This 2019 case involves a 28-year-old female with congenital long QT syndrome type 2 who presented for automatic implantable cardioverter-defibrillator (AICD) placement. In the immediate postoperative period, the patient suffered from nausea and pain at the implantation site but was discharged home. The following day she presented to an urgent care clinic with persistent symptoms. A CT scan of her chest revealed that the AICD leads had perforated the myocardium with surrounding hemorrhage. After being admitted to the ICU, the patient underwent open cardiothoracic surgery to repair her myocardium.
LQT2 results from insufficient potassium ion cardiac activity. This deficiency prevents the heart from functioning properly, resulting in arrhythmias (abnormal heart rhythms). People with LQT2 can develop arrhythmias when experiencing emotional stress, or when unexpected circumstances arise. Long QT syndrome (LQTS) is a rare cardiac channelopathy that causes sudden death from torsades de pointes and ventricular fibrillation. Physical and emotional stress are strongly correlated with syncope and sudden death.
Patients with LQTS are treated with lifestyle modification, beta-blockers, left cardiac sympathetic denervation (LCSD), and implantable cardioverter-defibrillators (ICDs). The prohibition of competitive exercise and the avoidance of drugs that prolong the QT interval are critical lifestyle modification issues. Although β-blockers are the primary treatment for LQTS, these drugs are not always effective. Complications associated with long-term AICD implantation in young, active patients are significant. However, the AICD procedure is relatively simple and generally highly effective. LCSD is rarely used.
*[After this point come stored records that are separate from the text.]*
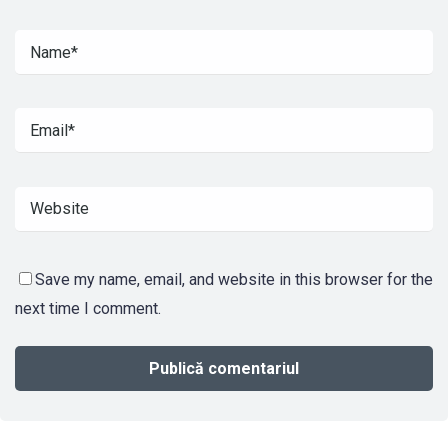
Save my name, email, and website in this browser for the
next time I comment.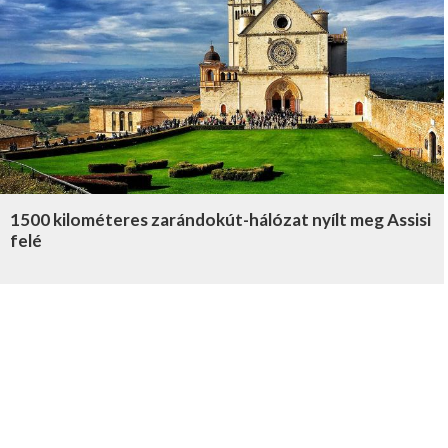
1500 kilométeres zarándokút-hálózat nyílt meg Assisi
felé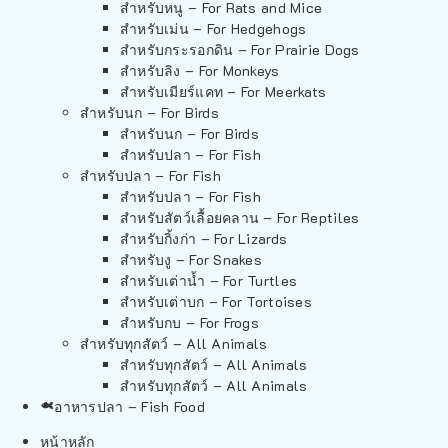
สำหรับหนู – For Rats and Mice
สำหรับเม่น – For Hedgehogs
สำหรับกระรอกดิน – For Prairie Dogs
สำหรับลิง – For Monkeys
สำหรับเมียร์แคท – For Meerkats
สำหรับนก – For Birds
สำหรับนก – For Birds
สำหรับปลา – For Fish
สำหรับปลา – For Fish
สำหรับปลา – For Fish
สำหรับสัตว์เลื้อยคลาน – For Reptiles
สำหรับกิ้งก่า – For Lizards
สำหรับงู – For Snakes
สำหรับเต่าน้ำ – For Turtles
สำหรับเต่าบก – For Tortoises
สำหรับกบ – For Frogs
สำหรับทุกสัตว์ – All Animals
สำหรับทุกสัตว์ – All Animals
สำหรับทุกสัตว์ – All Animals
อาหารปลา – Fish Food
หน้าหลัก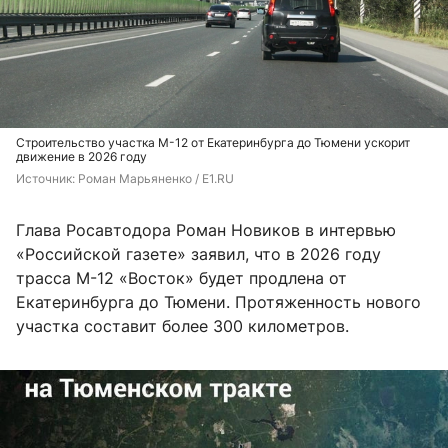
Строительство участка М-12 от Екатеринбурга до Тюмени ускорит
движение в 2026 году
Источник: 
Роман Марьяненко / E1.RU
Глава Росавтодора Роман Новиков в интервью
«Российской газете» заявил, что в 2026 году
трасса М-12 «Восток» будет продлена от
Екатеринбурга до Тюмени. Протяженность нового
участка составит более 300 километров.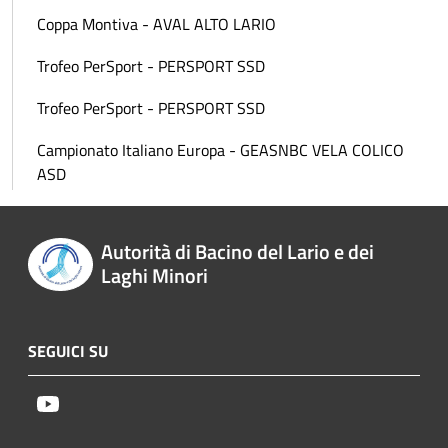
Coppa Montiva - AVAL ALTO LARIO
Trofeo PerSport - PERSPORT SSD
Trofeo PerSport - PERSPORT SSD
Campionato Italiano Europa - GEASNBC VELA COLICO
ASD
Autorità di Bacino del Lario e dei
Laghi Minori
SEGUICI SU
Youtube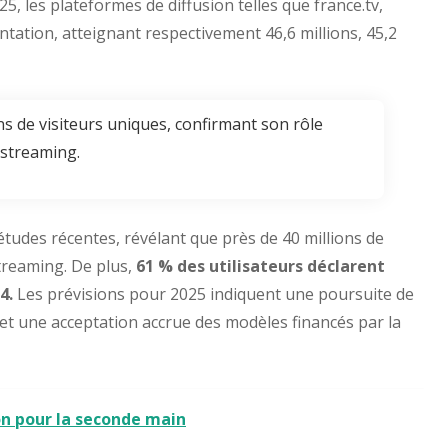
 les plateformes de diffusion telles que france.tv,
tation, atteignant respectivement 46,6 millions, 45,2
ons de visiteurs uniques, confirmant son rôle
 streaming.
études récentes, révélant que près de 40 millions de
treaming. De plus,
61 % des utilisateurs déclarent
4.
Les prévisions pour 2025 indiquent une poursuite de
s et une acceptation accrue des modèles financés par la
ion pour la seconde main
Implantable cardioverter defibrillators (AICDs) monitor the heart’s rhythm with a lead inserted into the right ventricle. It is implanted like a single chamber pacemaker, with the generator lying in the upper chest area and venous access through the subclavian vein. The perforation of a device lead through the myocardium is a recognized complication of cardiac device implantation. Complications associated with cardiac device implantation are estimated to be between 7 and 9.5%. It has been shown that the female sex is independently associated with higher risk. For first-time implantable cardioverter-defibrillator (ICD) recipients, lead perforation was observed in just 0.4% of procedures in the United States National Cardiovascular Data Registry.
In some cases, lead perforation is asymptomatic, and the diagnosis is incidental. In contrast, pericardial effusion is more commonly associated with symptoms of chest pain, neck pain, and shoulder pain. Echocardiography, computerized tomography (CT), X-ray, and video fluoroscopy are used to diagnose the patient. Although perforation is a relatively rare complication, it is associated with significant morbidity and mortality. Myocardial perforation is therefore crucial to acute clinicians’ knowledge of diagnosis and management.
The negligence in the placement, follow-up, and discharge of the AICD device, in this case, resulted in the perforation of the heart.
Expert Witness Specialties
An electrophysiologist is a cardiologist who specializes in heart rhythm abnormalities and generally surgically implants most AICDs. An expert Electrophysiologist can opine on the standard of care for discharge and proper follow-up of common post-surgical symptoms.
Questions for Expert Witnesses
- What measures can cardiologists take to ensure the proper placement of AICDs and prevent injury to the myocardium?
- Are pain and nausea expected symptoms following an AICD implantation?
- Was the discharge of this symptomatic patient appropriate?